Psychologist Dr. Martin Seligman has spent his professional career studying human motivation, but his role as the founding father of the positive psychology movement only came about after 30-years spent studying negative emotions and mental weakness. After being exposed to the work of psychologist Barbara Fredrickson and others who argued that positive emotion are instrumental in making human beings think better and achieve important aims, Seligman's entire professional orientation shifted. Today he is a prolific author, researcher, and indefatigable proponent for better understanding the role positive emotion, engagement, and meaning play in shaping our thinking.


Q: What is a working definition for happiness?

A: Happiness is a hopelessly unwieldy scientific notion. The scientific question is to dissolve it into workable pieces so that it can be studied as part of the scientific field of Positive Psychology. I believe happiness dissolves into three different ideas, each of which is separately buildable and measurable. The first is the i) pleasant life (having as much positive emotion and as little negative emotion as possible), ii) the engaged life (being completely absorbed by the challenges you face at work, love, play etc. iii) the meaningful life (knowing what you highest strengths are and using them to belong to and serve something that is bigger than you are.) Once we have established these three categories we can begin to measure them scientifically.


Q: Is there such a thing as the opposite of happiness?

A: When I first started out I expected to find out that sadness or anxiety would be perfectly inversely correlated to happiness. In other words if you were completely happy you couldn't be sad or vice versa. But all the measures that people have taken show that one can be both quite happy and quite sad, although not at the same moment. Happiness doesn't preclude sadness or anxiety and sadness or anxiety do not preclude happiness. They are not opposite.


Q: Is it true there is a formula for a formula for happiness?

A: Yes, the formula comes from a paper called "The Architecture of Happiness" by Lyubomirsky, Sheldon, & Schkade. I devote Chapter four from my book "Authentic Happiness" to this subject.

The formula is: H=S+C=V where H is your enduring level of happiness, S is your set range, C is the circumstances of your life, and V represents factors under your voluntary control.


Q: Is this formula the gold standard of the field?

A: Gold standard is too strong, but this formula is certainly a scientific advance.


Q: Do people really know how much positive emotion, or engagement or meaning they have in their lives? Isn't that difficult to measure?

A: Well if you say you're in pain, that's a privileged, unimpeachable statement. Only you can know the answer to that. No one from the outside can know more than you about the answer to that question. Likewise people know how much positive emotion they have in their lives–are they having fun, for instance–and if they are engaged.
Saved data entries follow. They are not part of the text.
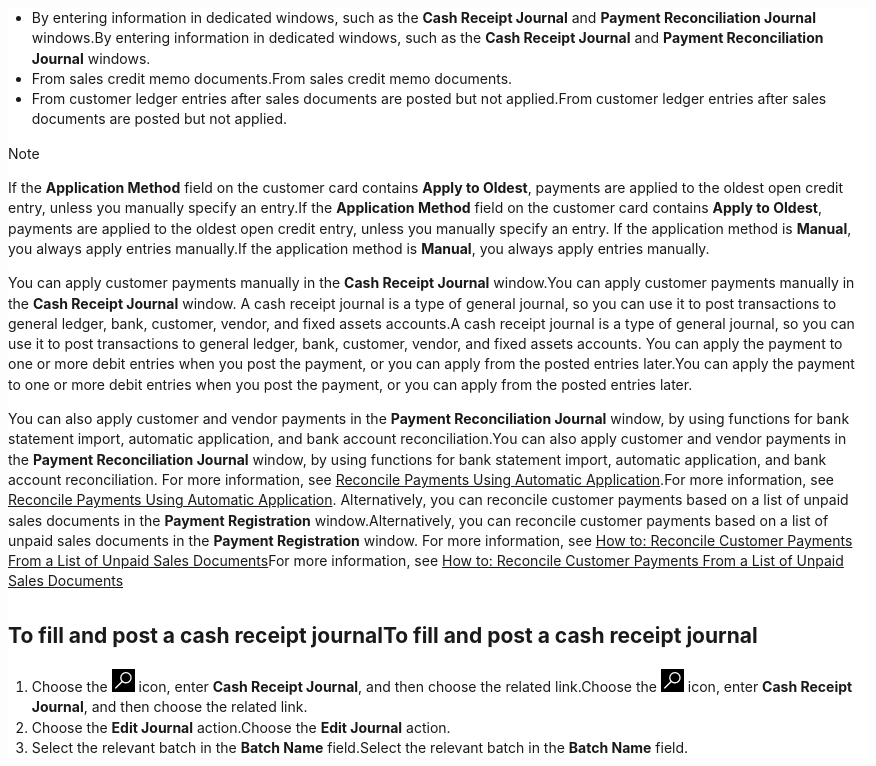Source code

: * <span data-ttu-id="32413-110">By entering information in dedicated windows, such as the **Cash Receipt Journal** and **Payment Reconciliation Journal** windows.</span><span class="sxs-lookup"><span data-stu-id="32413-110">By entering information in dedicated windows, such as the **Cash Receipt Journal** and **Payment Reconciliation Journal** windows.</span></span>
* <span data-ttu-id="32413-111">From sales credit memo documents.</span><span class="sxs-lookup"><span data-stu-id="32413-111">From sales credit memo documents.</span></span>
* <span data-ttu-id="32413-112">From customer ledger entries after sales documents are posted but not applied.</span><span class="sxs-lookup"><span data-stu-id="32413-112">From customer ledger entries after sales documents are posted but not applied.</span></span>

> [!NOTE]  
>   <span data-ttu-id="32413-113">If the **Application Method** field on the customer card contains **Apply to Oldest**, payments are applied to the oldest open credit entry, unless you manually specify an entry.</span><span class="sxs-lookup"><span data-stu-id="32413-113">If the **Application Method** field on the customer card contains **Apply to Oldest**, payments are applied to the oldest open credit entry, unless you manually specify an entry.</span></span> <span data-ttu-id="32413-114">If the application method is **Manual**, you always apply entries manually.</span><span class="sxs-lookup"><span data-stu-id="32413-114">If the application method is **Manual**, you always apply entries manually.</span></span>

<span data-ttu-id="32413-115">You can apply customer payments manually in the **Cash Receipt Journal** window.</span><span class="sxs-lookup"><span data-stu-id="32413-115">You can apply customer payments manually in the **Cash Receipt Journal** window.</span></span> <span data-ttu-id="32413-116">A cash receipt journal is a type of general journal, so you can use it to post transactions to general ledger, bank, customer, vendor, and fixed assets accounts.</span><span class="sxs-lookup"><span data-stu-id="32413-116">A cash receipt journal is a type of general journal, so you can use it to post transactions to general ledger, bank, customer, vendor, and fixed assets accounts.</span></span> <span data-ttu-id="32413-117">You can apply the payment to one or more debit entries when you post the payment, or you can apply from the posted entries later.</span><span class="sxs-lookup"><span data-stu-id="32413-117">You can apply the payment to one or more debit entries when you post the payment, or you can apply from the posted entries later.</span></span>

<span data-ttu-id="32413-118">You can also apply customer and vendor payments in the **Payment Reconciliation Journal** window, by using functions for bank statement import, automatic application, and bank account reconciliation.</span><span class="sxs-lookup"><span data-stu-id="32413-118">You can also apply customer and vendor payments in the **Payment Reconciliation Journal** window, by using functions for bank statement import, automatic application, and bank account reconciliation.</span></span> <span data-ttu-id="32413-119">For more information, see [Reconcile Payments Using Automatic Application](receivables-how-reconcile-payments-auto-application.md).</span><span class="sxs-lookup"><span data-stu-id="32413-119">For more information, see [Reconcile Payments Using Automatic Application](receivables-how-reconcile-payments-auto-application.md).</span></span> <span data-ttu-id="32413-120">Alternatively, you can reconcile customer payments based on a list of unpaid sales documents in the **Payment Registration** window.</span><span class="sxs-lookup"><span data-stu-id="32413-120">Alternatively, you can reconcile customer payments based on a list of unpaid sales documents in the **Payment Registration** window.</span></span> <span data-ttu-id="32413-121">For more information, see [How to: Reconcile Customer Payments From a List of Unpaid Sales Documents](receivables-how-reconcile-customer-payments-list-unpaid-sales-documents.md)</span><span class="sxs-lookup"><span data-stu-id="32413-121">For more information, see [How to: Reconcile Customer Payments From a List of Unpaid Sales Documents](receivables-how-reconcile-customer-payments-list-unpaid-sales-documents.md)</span></span>

## <a name="to-fill-and-post-a-cash-receipt-journal"></a><span data-ttu-id="32413-122">To fill and post a cash receipt journal</span><span class="sxs-lookup"><span data-stu-id="32413-122">To fill and post a cash receipt journal</span></span>
1. <span data-ttu-id="32413-123">Choose the ![Search for Page or Report](media/ui-search/search_small.png "Search for Page or Report icon") icon, enter **Cash Receipt Journal**, and then choose the related link.</span><span class="sxs-lookup"><span data-stu-id="32413-123">Choose the ![Search for Page or Report](media/ui-search/search_small.png "Search for Page or Report icon") icon, enter **Cash Receipt Journal**, and then choose the related link.</span></span>
2. <span data-ttu-id="32413-124">Choose the **Edit Journal** action.</span><span class="sxs-lookup"><span data-stu-id="32413-124">Choose the **Edit Journal** action.</span></span>
3. <span data-ttu-id="32413-125">Select the relevant batch in the **Batch Name** field.</span><span class="sxs-lookup"><span data-stu-id="32413-125">Select the relevant batch in the **Batch Name** field.</span></span>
The meaningful life, however is different: people may not know how much meaning they have in life. We might think that we're having a meaningful conversation right now. But we might be deluded. Meaning is not just a subjective state, but an objective state as well. We may be talking nonsense and if this is so, the external world can tell if you had a meaningful conversation or not. So for the pleasant life and the engaged life, we are the sole authorities. For the meaningful life, our subjective state is not privileged.
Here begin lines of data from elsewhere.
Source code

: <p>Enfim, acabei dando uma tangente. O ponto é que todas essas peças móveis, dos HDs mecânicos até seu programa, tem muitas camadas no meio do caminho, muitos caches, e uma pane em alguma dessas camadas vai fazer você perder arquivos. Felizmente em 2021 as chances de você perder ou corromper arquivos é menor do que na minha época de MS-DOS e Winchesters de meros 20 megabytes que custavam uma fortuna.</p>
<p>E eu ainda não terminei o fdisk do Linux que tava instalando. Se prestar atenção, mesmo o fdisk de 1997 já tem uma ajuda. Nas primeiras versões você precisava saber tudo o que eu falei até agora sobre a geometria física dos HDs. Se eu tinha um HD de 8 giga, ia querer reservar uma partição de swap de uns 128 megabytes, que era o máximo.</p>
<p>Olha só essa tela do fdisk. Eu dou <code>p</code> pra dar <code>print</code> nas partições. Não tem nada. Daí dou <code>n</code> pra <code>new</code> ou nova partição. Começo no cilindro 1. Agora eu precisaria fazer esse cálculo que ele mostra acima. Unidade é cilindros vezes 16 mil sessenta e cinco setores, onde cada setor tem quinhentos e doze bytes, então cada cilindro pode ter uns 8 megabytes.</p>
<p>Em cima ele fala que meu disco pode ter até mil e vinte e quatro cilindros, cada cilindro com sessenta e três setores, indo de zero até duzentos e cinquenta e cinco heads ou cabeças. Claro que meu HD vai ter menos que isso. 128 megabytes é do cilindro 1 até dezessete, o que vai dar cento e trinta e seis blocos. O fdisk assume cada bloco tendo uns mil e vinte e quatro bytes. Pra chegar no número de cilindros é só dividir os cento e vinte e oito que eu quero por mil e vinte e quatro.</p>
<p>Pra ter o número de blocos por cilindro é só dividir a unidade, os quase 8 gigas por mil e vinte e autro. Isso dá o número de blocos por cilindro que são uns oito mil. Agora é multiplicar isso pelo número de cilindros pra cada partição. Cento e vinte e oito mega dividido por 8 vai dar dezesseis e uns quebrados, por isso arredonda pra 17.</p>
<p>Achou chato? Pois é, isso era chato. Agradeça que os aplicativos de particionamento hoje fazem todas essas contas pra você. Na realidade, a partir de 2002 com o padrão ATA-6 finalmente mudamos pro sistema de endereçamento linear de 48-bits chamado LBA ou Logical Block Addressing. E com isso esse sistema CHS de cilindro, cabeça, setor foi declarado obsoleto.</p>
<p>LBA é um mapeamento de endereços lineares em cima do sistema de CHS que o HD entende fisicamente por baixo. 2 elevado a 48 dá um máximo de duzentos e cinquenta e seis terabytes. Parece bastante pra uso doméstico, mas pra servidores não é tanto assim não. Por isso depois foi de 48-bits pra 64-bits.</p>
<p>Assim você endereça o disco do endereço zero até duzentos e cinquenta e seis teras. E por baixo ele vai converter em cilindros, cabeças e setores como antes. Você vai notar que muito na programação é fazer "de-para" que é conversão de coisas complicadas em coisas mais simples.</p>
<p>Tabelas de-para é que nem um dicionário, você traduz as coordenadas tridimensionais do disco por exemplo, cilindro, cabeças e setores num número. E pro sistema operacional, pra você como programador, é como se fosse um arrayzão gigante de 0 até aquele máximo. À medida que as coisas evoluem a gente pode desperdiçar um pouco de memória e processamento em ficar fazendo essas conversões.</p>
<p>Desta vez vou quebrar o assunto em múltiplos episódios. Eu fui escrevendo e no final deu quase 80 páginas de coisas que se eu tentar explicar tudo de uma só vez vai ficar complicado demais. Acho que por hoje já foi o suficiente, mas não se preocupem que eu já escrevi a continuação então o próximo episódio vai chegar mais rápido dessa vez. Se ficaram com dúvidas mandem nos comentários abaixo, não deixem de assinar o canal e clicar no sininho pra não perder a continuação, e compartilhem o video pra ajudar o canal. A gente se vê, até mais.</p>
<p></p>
Q: Is it possible to measure happiness on anything but the individual level?

A: Yes, there's a large movement lead by Ed Diener and Danny Kahneman in the United States which attempts to measure the level of well-being of groups, nations, and corporations. That endeavor, creating national well being accounts, has gone pretty far.


Bio

Martin E.P. Seligman, Ph.D., works on positive psychology, learned helplessness, depression, and on optimism and pessimism. He is currently Fox Leadership Professor of Psychology in the Department of Psychology at the University of Pennsylvania. He is well known in academic and clinical circles and is a best-selling author. His bibliography includes twenty books and 200 articles on motivation and personality. Among his better-known works are Learned Optimism (Knopf, 1991), What You Can Change & What You Can't (Knopf, 1993), The Optimistic Child (Houghton Mifflin, 1995), and Helplessness (Freeman, 1975, 1993). His most recent book is Authentic Happiness (Free Press, 2002). In 1996, Dr. Seligman was elected president of the American Psychological Association by the largest vote in modern history. Dr. Seligman received the American Psychological Society's William James Fellow Award (for contribution to basic science) and the James McKeen Cattell Fellow Award (for the application of psychological knowledge), as well as the Distinguished Scientific Contribution Award of the American Psychological Association.